▶ _Estratto del documento_
= = = = =

Un carcere, il San Michele, e il suo Re, anzi Il Re, Bruno Testori, alias Luca Zingaretti.
C’era una volta Il Re e Il Re è tornato, ovvero il direttore del carcere di frontiera che, al termine della prima stagione, era rimasto esso stesso prigioniero nel proprio regno, anche se “la vulgata vorrebbe che il male fosse seducente, a me – personalmente – non ha mai sedotto, ma è vero che la natura umana tenda sempre verso il peggio”, commenta l’attore.
“Nella prima stagione, finivamo con un tonfo sordo e dolorosissimo. Il monarca assoluto che aveva governato con metodi discutibili il carcere si trova in una cella buia, con i suoi fedelissimi partiti, e con tutta la popolazione carceraria che non vede l’ora di fargli la pelle. C’è l’esigenza di rimanere vivo e di ordinare le idee per uscire dall’impasse. Intanto, arriva in carcere un signore che gli propone di rimetterlo in sella: c’è un bisogno di salvarsi dal malessere psicologico, con anche la possibilità di vendicarsi, ma sempre con uno stato di insicurezza, perché è già caduto dalle stelle alle stalle. Testori chiede di avere intorno i suoi fidatissimi pretoriani e da lì si snodano le otto puntate. Credo Mattia Torre dicesse: ‘l’inferno è pieno di seconde stagioni’, volendo dire che la seconda non riesca a rispettare le aspettative create con la prima, ma io di questa sono molto soddisfatto”, continua il protagonista.

= = = = =

▶ _Obiettivo_
Nel brano sulla seconda stagione de Il Re, l'attore dice che Testori riceve la proposta di essere rimesso in sella ma resta in uno stato di insicurezza. Spiega in una o due frasi perché, secondo il testo, Testori rimane insicuro. Le righe riportate più avanti non servono per svolgere il compito.

= = = = =

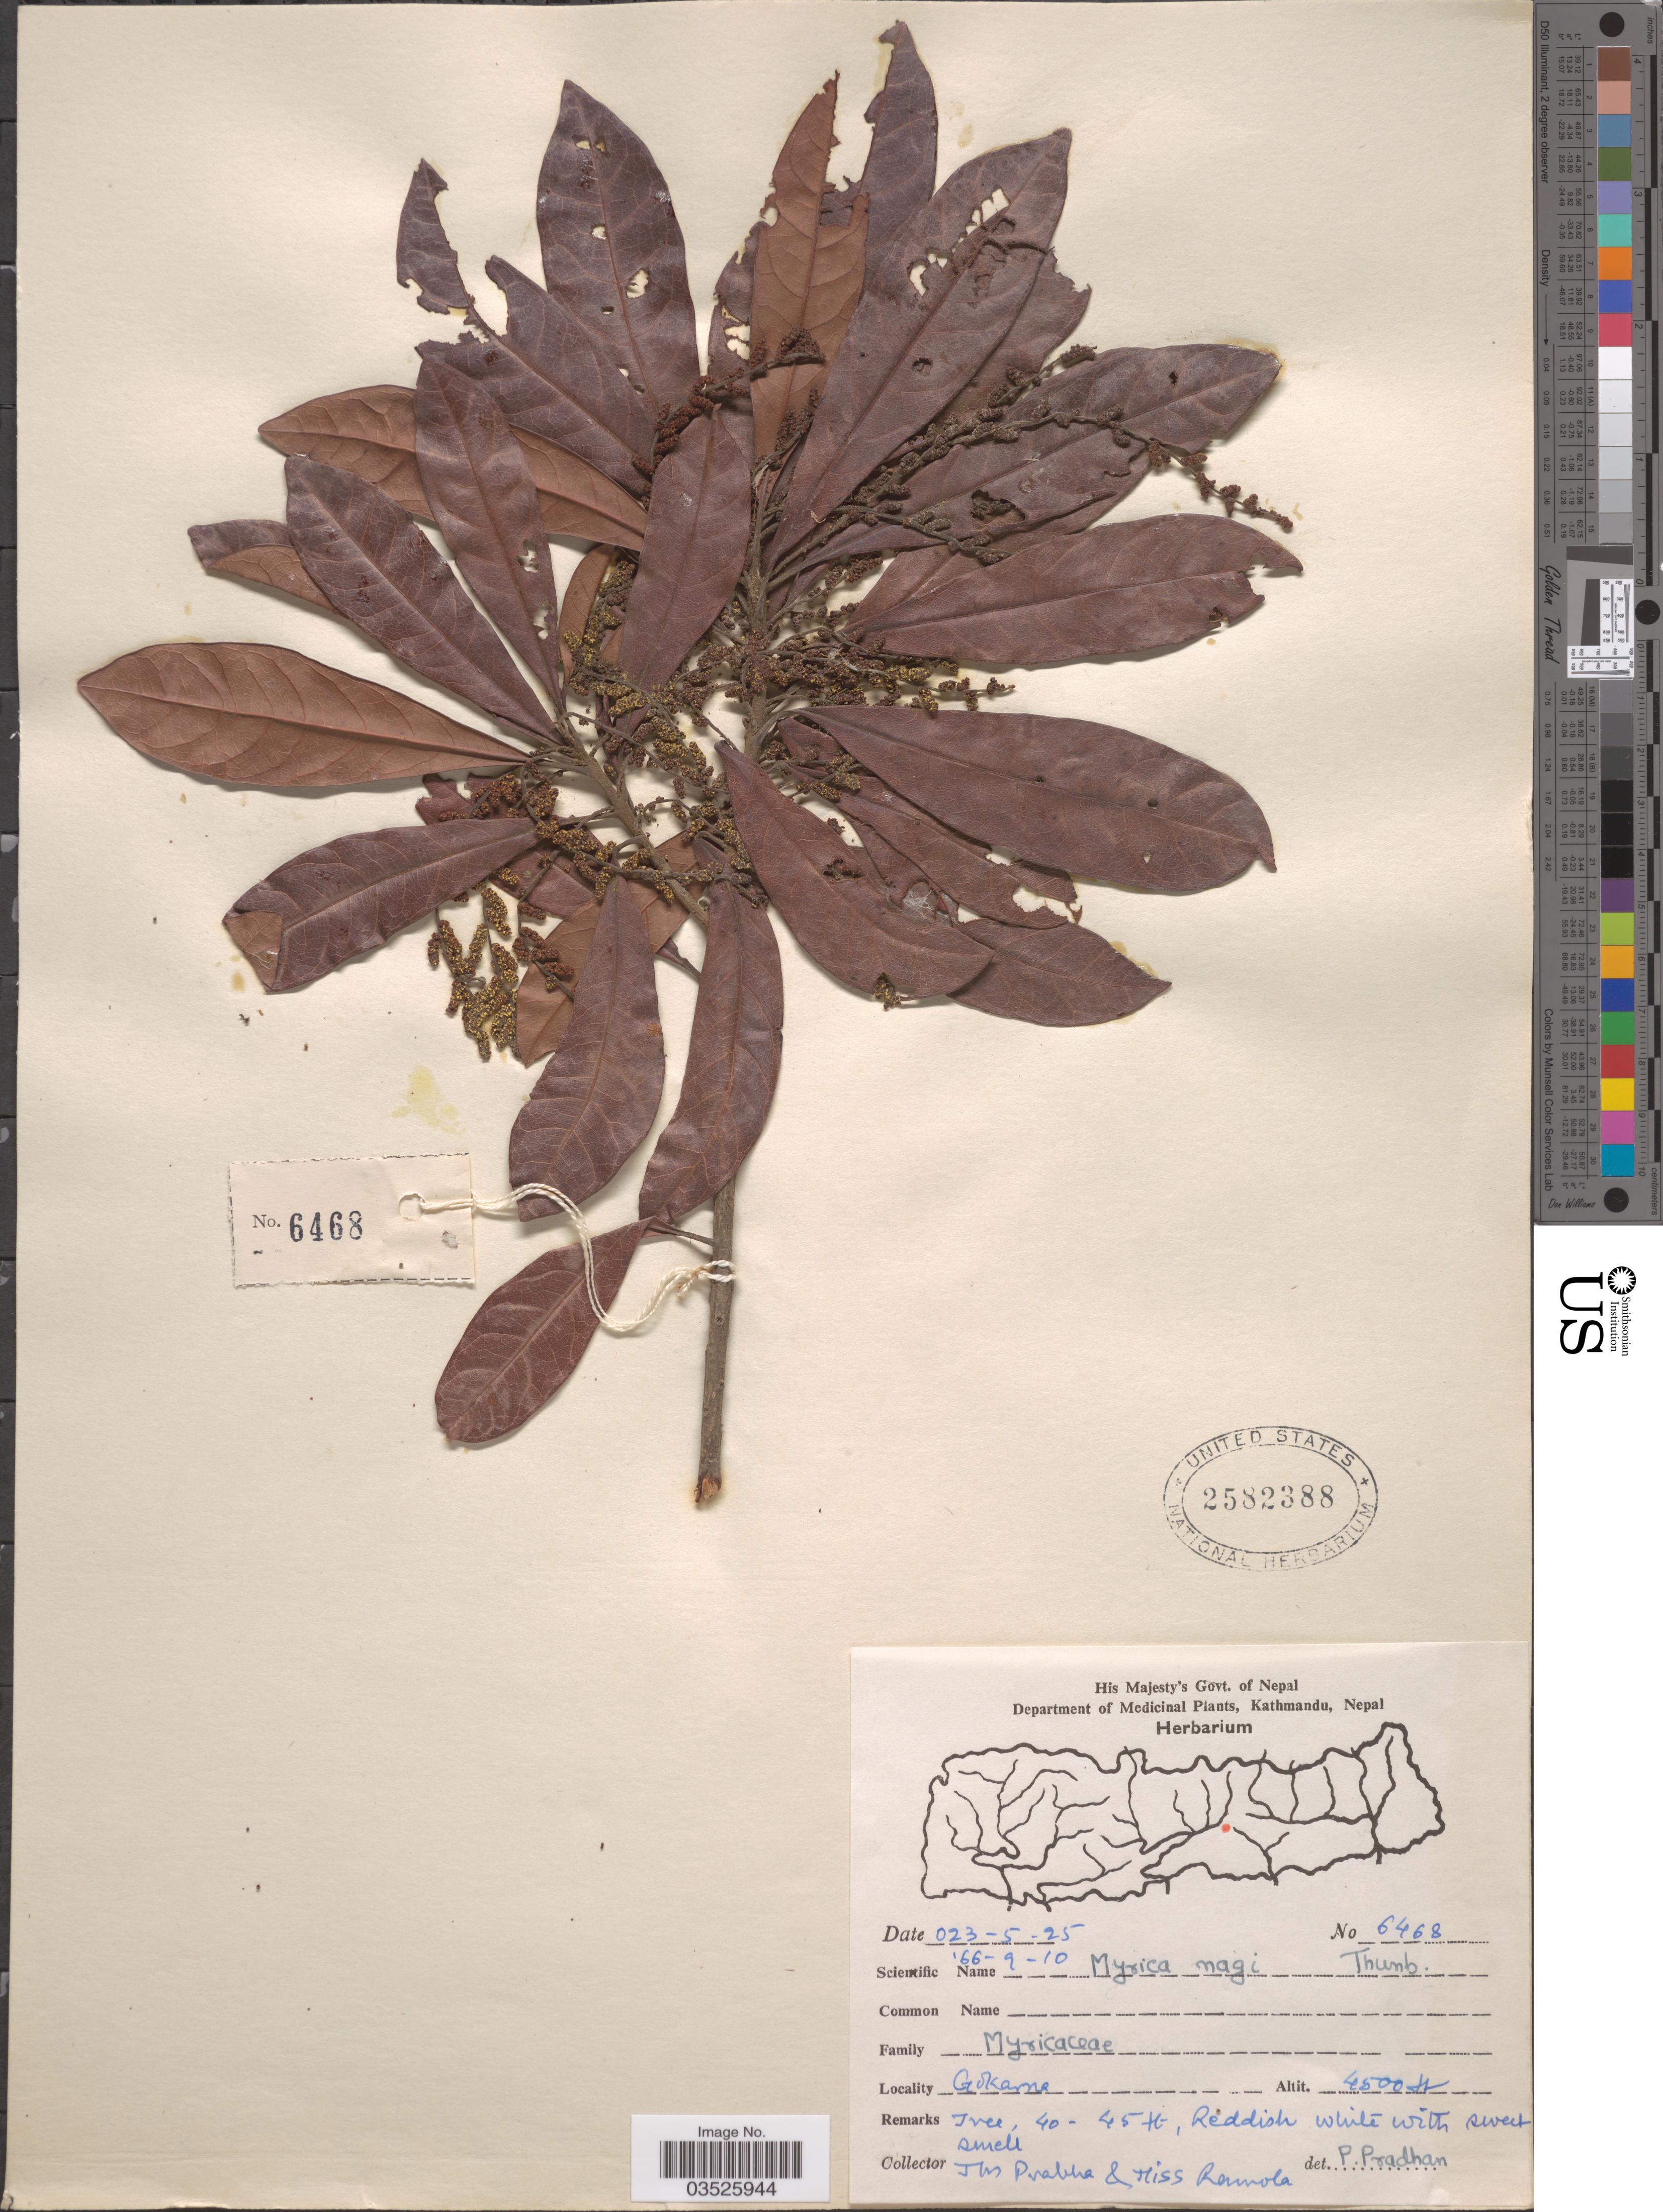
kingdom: Plantae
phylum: Tracheophyta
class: Magnoliopsida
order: Fagales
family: Myricaceae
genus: Morella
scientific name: Morella rubra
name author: Lour.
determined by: Strong, Mark T., (BOT), Smithsonian Institution - National Museum of Natural History (UNITED STATES)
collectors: P. Pradhan & R. Thapa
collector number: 6468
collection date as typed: Transcribed d/m/y: 10/9/66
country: Nepal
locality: Gokarna.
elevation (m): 1372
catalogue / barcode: US 2582388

= = = = =

▶ _Risposta attesa_
Testori rimane insicuro perché è già caduto dalle stelle alle stalle. Dopo aver perso il potere, anche con la possibilità di salvarsi e vendicarsi, non può più sentirsi al sicuro.